What to do:
Apart from the images, repeat the data below exactly as written.

────────────────────

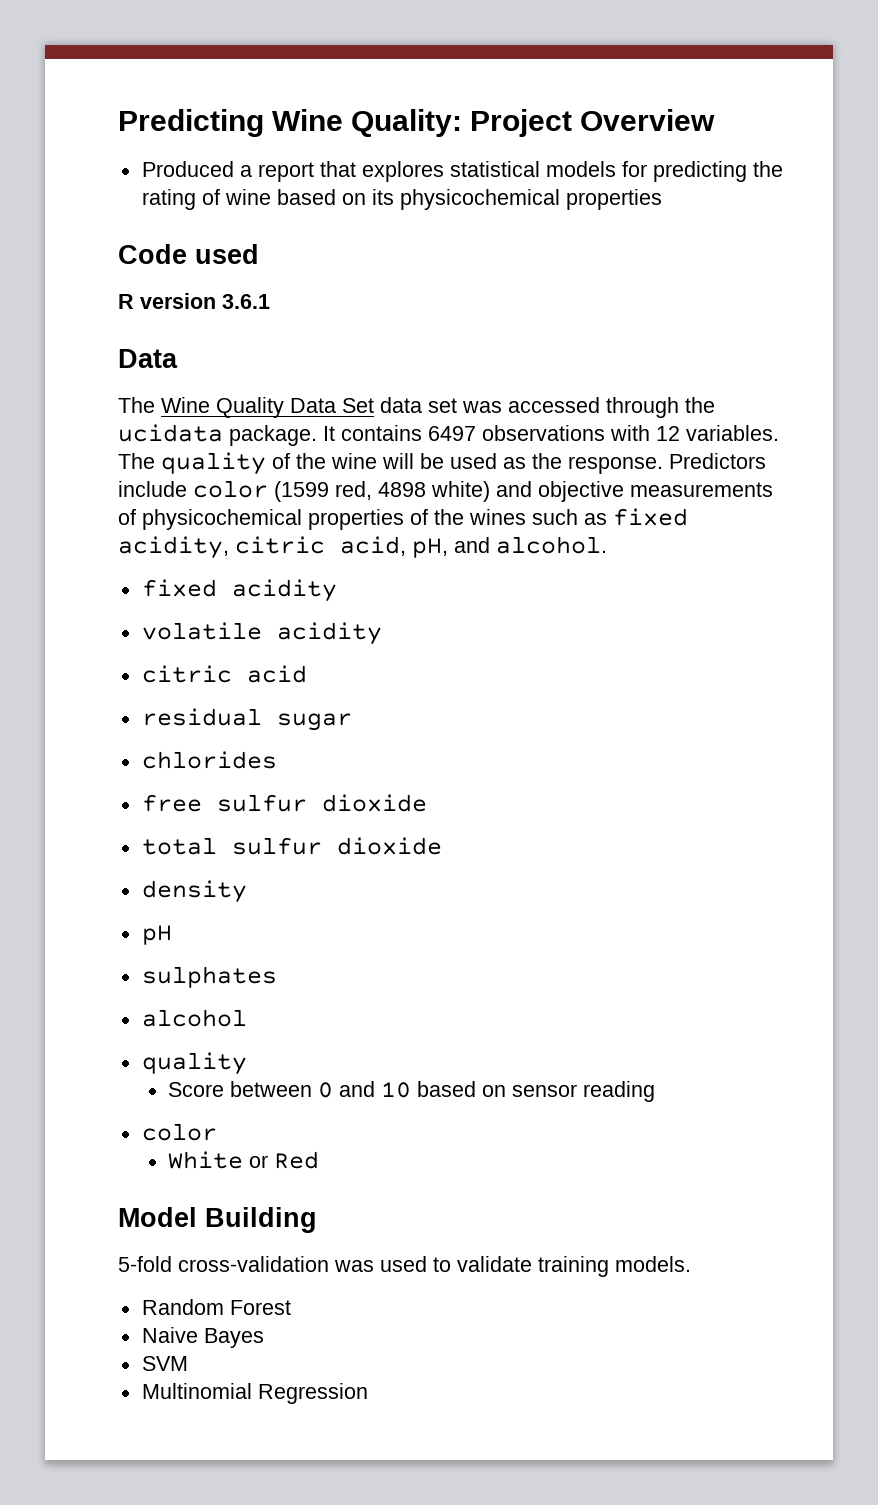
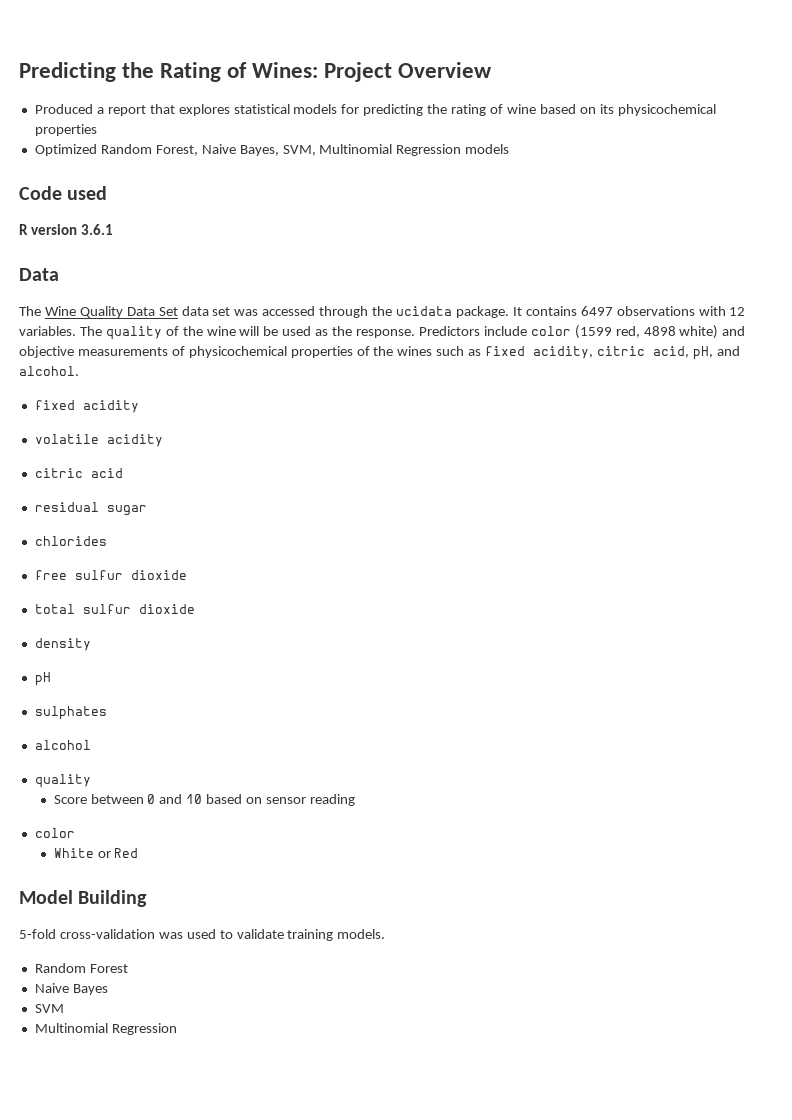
[272,109,463,137] Wine Quality: -> [122,62,319,82] the Rating of Wines:
(662, 199) none -> [34,144,510,156] // Optimized Random Forest, Naive Bayes, SVM, Multinomial Regression models

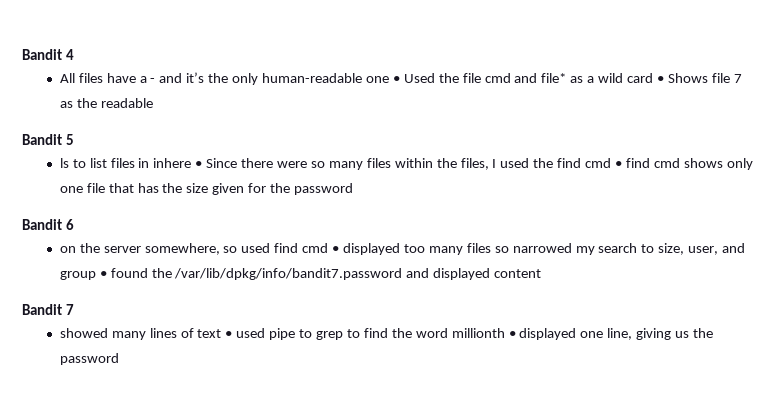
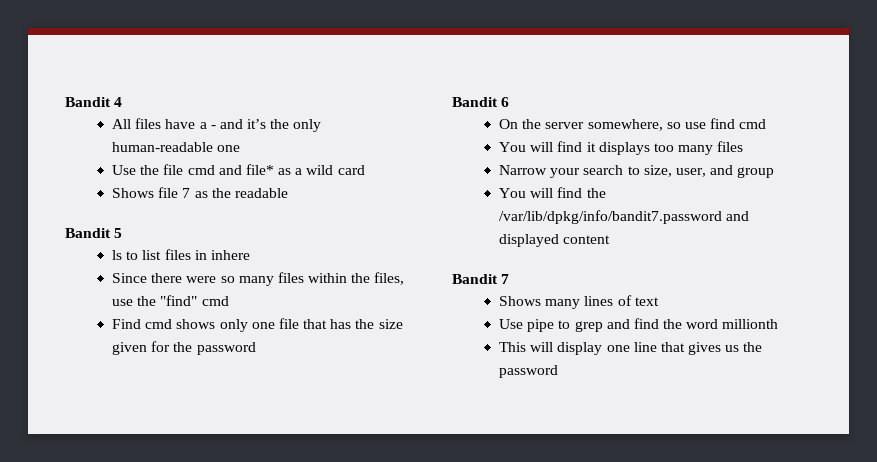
[392,73,435,83] • Used -> [111,165,136,175] // Use
[656,76,664,83] • -> (365, 170) //
[195,161,203,168] • -> (250, 255) //
[492,158,650,168] I used the find cmd • find -> [111,295,229,306] [111,319,141,329] use the "find" cmd // Find
[59,246,76,253] on -> [498,119,518,129] On
[241,243,401,255] used find cmd • displayed -> [684,118,767,129] [498,141,650,155] use find cmd // You will find it displays
[494,243,595,255] so narrowed my -> [498,165,581,178] // Narrow your
[99,268,148,278] • found -> [498,187,583,198] // You will find
[59,328,108,338] showed -> [498,296,541,306] Shows
[225,328,266,338] • used -> [498,319,523,329] // Use
[346,329,360,338] to -> [606,319,630,329] and
[508,328,672,340] • displayed one line, giving -> [498,342,722,355] // This will display one line that gives

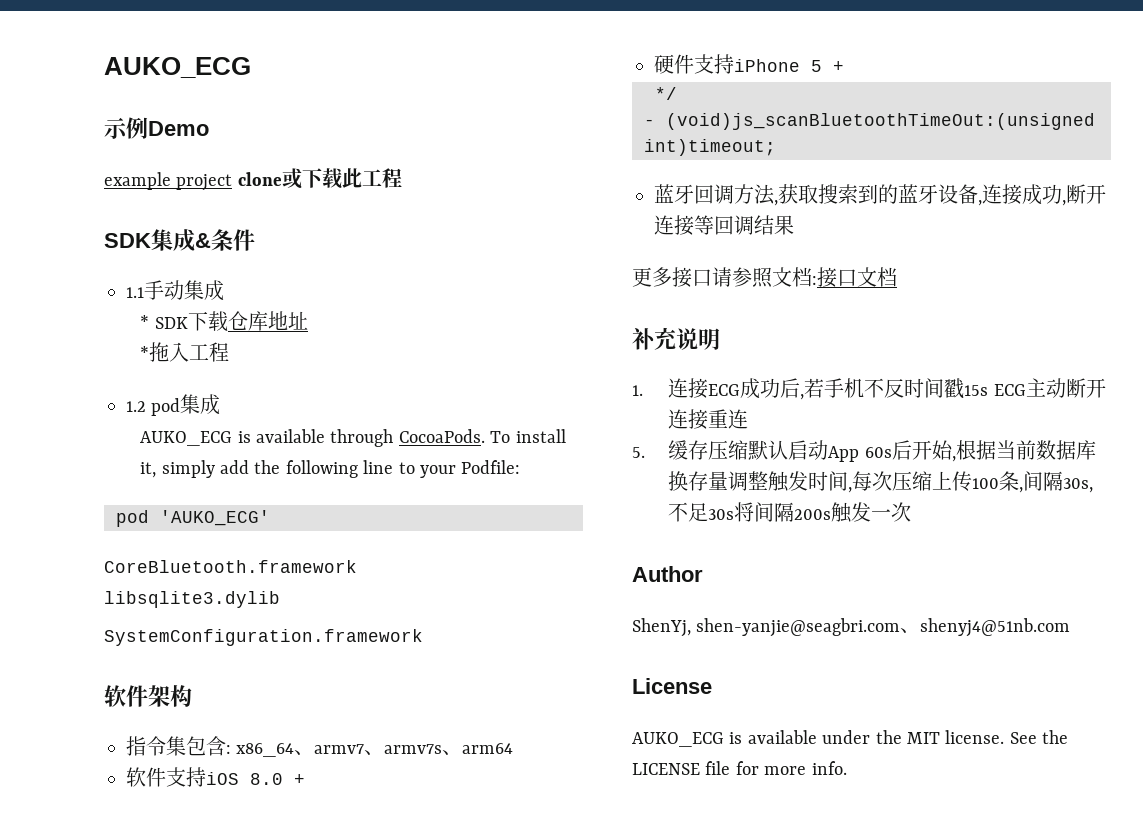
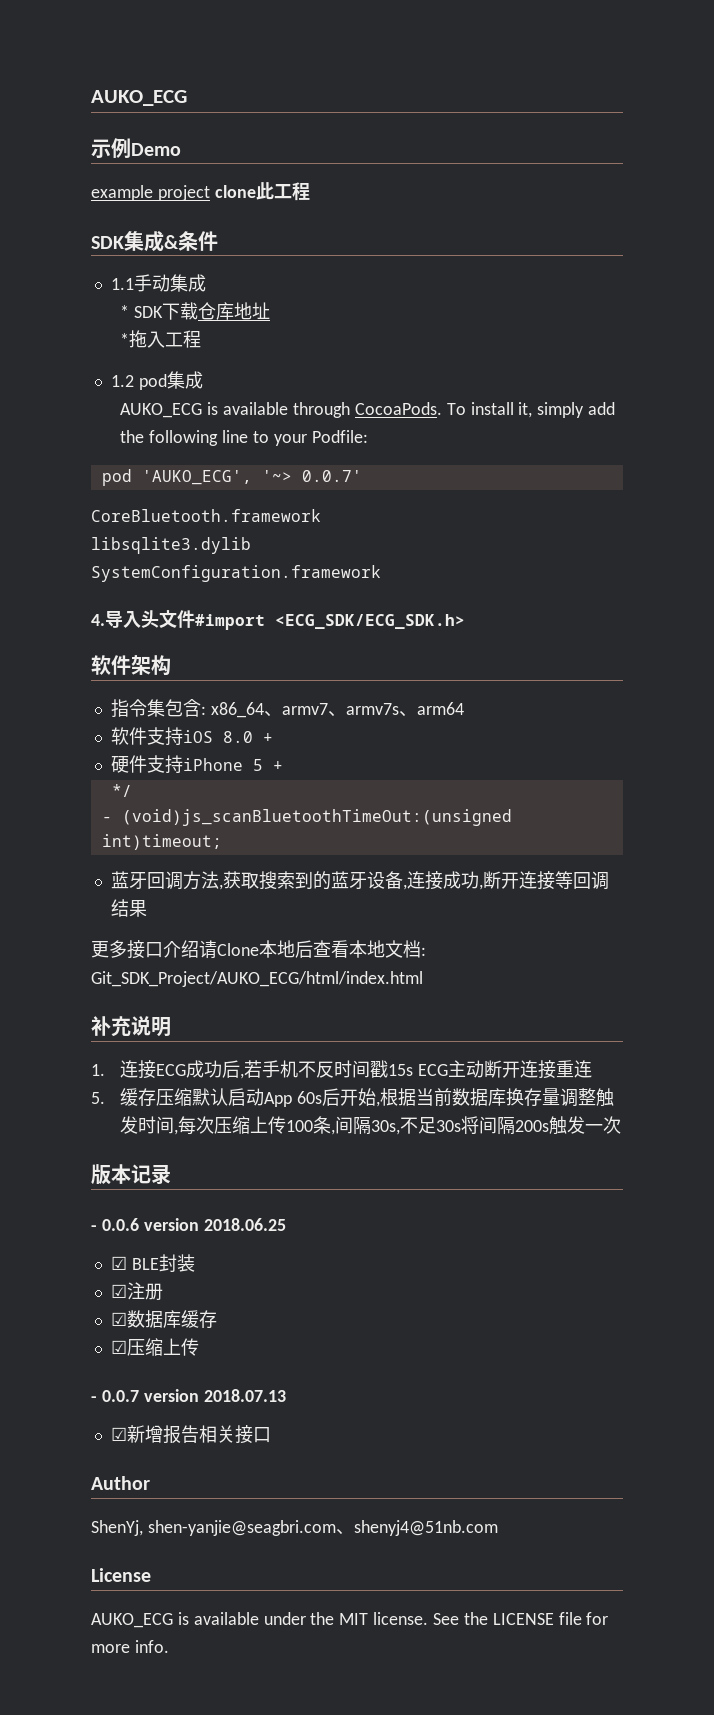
[281,168,343,189] 或下载 -> (256, 191) none
[160,510,270,526] 'AUKO_ECG' -> [141,470,362,485] 'AUKO_ECG', '~> 0.0.7'
(423, 637) none -> [91,610,465,630] // 4.导入头文件#import <ECG_SDK/ECG_SDK.h>
[712,267,897,288] 请参照文档:接口文档 -> [163,940,426,959] [91,971,423,987] 介绍请Clone本地后查看本地文档: Git_SDK_Project/AUKO_ECG/html/index.html
(912, 512) none -> [91,1164,171,1185] [91,1218,286,1231] [110,1254,195,1272] [110,1282,163,1300] [110,1310,217,1328] [110,1338,199,1356] [91,1389,286,1402] [110,1425,271,1444] // 版本记录 // - 0.0.6 version 2018.06.25 // ☑ BLE封装 // ☑注册 // ☑数据库缓存 // ☑压缩上传 // - 0.0.7 version 2018.07.13 // ☑新增报告相关接口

────────────────────

Answer space:
[272,109,463,137] Wine Quality: -> [122,62,319,82] the Rating of Wines:
(662, 199) none -> [34,144,510,156] // Optimized Random Forest, Naive Bayes, SVM, Multinomial Regression models

[392,73,435,83] • Used -> [111,165,136,175] // Use
[656,76,664,83] • -> (365, 170) //
[195,161,203,168] • -> (250, 255) //
[492,158,650,168] I used the find cmd • find -> [111,295,229,306] [111,319,141,329] use the "find" cmd // Find
[59,246,76,253] on -> [498,119,518,129] On
[241,243,401,255] used find cmd • displayed -> [684,118,767,129] [498,141,650,155] use find cmd // You will find it displays
[494,243,595,255] so narrowed my -> [498,165,581,178] // Narrow your
[99,268,148,278] • found -> [498,187,583,198] // You will find
[59,328,108,338] showed -> [498,296,541,306] Shows
[225,328,266,338] • used -> [498,319,523,329] // Use
[346,329,360,338] to -> [606,319,630,329] and
[508,328,672,340] • displayed one line, giving -> [498,342,722,355] // This will display one line that gives

[281,168,343,189] 或下载 -> (256, 191) none
[160,510,270,526] 'AUKO_ECG' -> [141,470,362,485] 'AUKO_ECG', '~> 0.0.7'
(423, 637) none -> [91,610,465,630] // 4.导入头文件#import <ECG_SDK/ECG_SDK.h>
[712,267,897,288] 请参照文档:接口文档 -> [163,940,426,959] [91,971,423,987] 介绍请Clone本地后查看本地文档: Git_SDK_Project/AUKO_ECG/html/index.html
(912, 512) none -> [91,1164,171,1185] [91,1218,286,1231] [110,1254,195,1272] [110,1282,163,1300] [110,1310,217,1328] [110,1338,199,1356] [91,1389,286,1402] [110,1425,271,1444] // 版本记录 // - 0.0.6 version 2018.06.25 // ☑ BLE封装 // ☑注册 // ☑数据库缓存 // ☑压缩上传 // - 0.0.7 version 2018.07.13 // ☑新增报告相关接口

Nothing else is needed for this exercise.